Helping horses

Fundraiser aimed to curtail slaughter of equines

By Jonathan Horn

Contributor

Billionaires T. Boone and Madeleine Pickens welcomed Rep. Dan Burton, R-Indiana, to their Del Mar Country Club in Rancho Santa Fe on June 29 for a campaign fundraiser focused on curtailing horse slaughter.

Burton is pushing legislation that would make it illegal for Americans to round up and sell wild horses to slaughterhouses in Canada and Mexico, where their meat is processed and sent mainly to Europe for human consumption. No horses have been legally slaughtered in the United States since the last abattoirs were closed in 2007. However, American so-called "killer-buyers" still deliver wild horses to processing plants across the borders, a lucrative activity Burton said needs to stop.

"Our goal is to make sure there is humane treatment for horses in this country," he said. "How the rest of the world handles it, we can't dictate to them. China does one thing, India does another, every country has their own approaches, and we try to set the example."

The roughly 150 attendees were asked to make campaign contributions to Burton, who is seeking reelection in Indiana for the 15th term. He is a proponent of HR 503, which makes killer-buying an offense punishable by up to three years in prison.

But there are also 33,000 wild horses currently in U.S. holding facilities, about 6,000 of which the government has considered euthanizing for population control. Madeline Pickens said she wants to protect them by building a sanctuary large enough for them to all roam free.

"Animal issues are very difficult because they can't talk, they don't have a voice," she said. "There are so many other issues where people have a loud voice, and so they jump to it, and the squeaky wheel gets the (grease)."

T. Boone Pickens, who spoke at the event, successfully testified before a congressional committee to close the last two large Texas abattoirs in 2007.

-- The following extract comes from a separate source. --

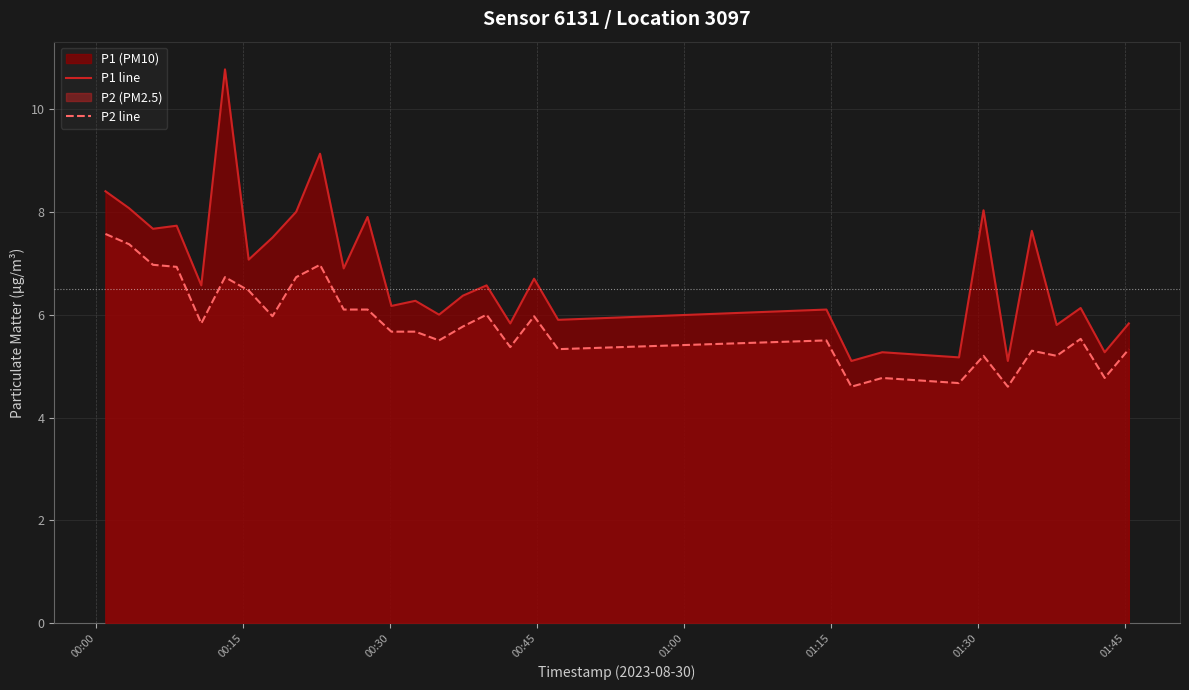

Rank the series by their average value, from highest to lowest.

P1 line, P2 line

"We did some good, we changed some people's minds," he said. "Slaughtering the horses is a sad deal, we don't need to do that."

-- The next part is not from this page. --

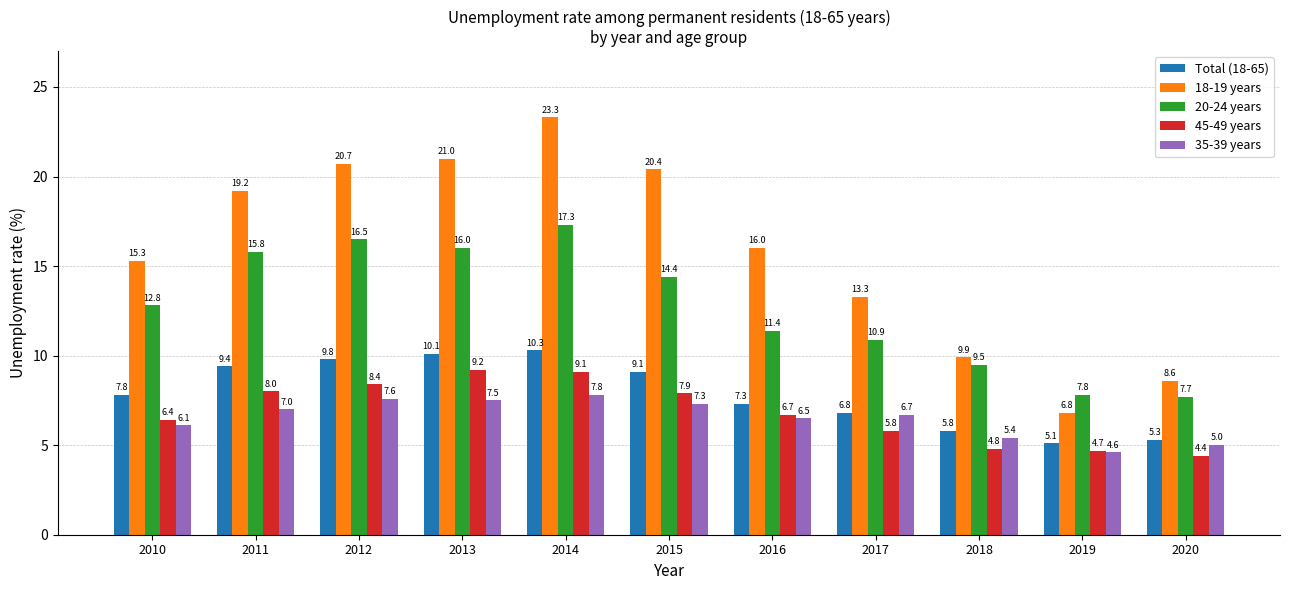

At which category does the chart reach its minimum across all series?

2020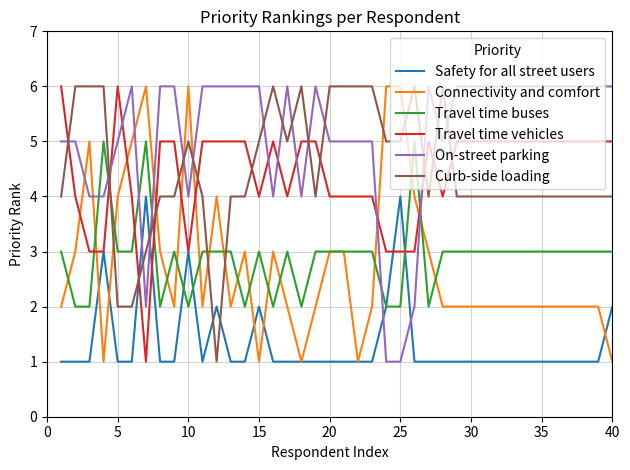

Is this an area chart (filled region under the line)?

No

T. Boone and Madeleine Pickens, as well as Rep. Burton, took questions from the attendees. Topics ranged from ending horse slaughter to the proposed "Pickens Plan," which is T. Boone's solution to ending America's dependency on foreign oil. Linda Carel of Los Angeles chose to ask about horses.

Before she had the opportunity, she said of the Pickenses: "Our planet is in peril, these people heard the call, and have the means."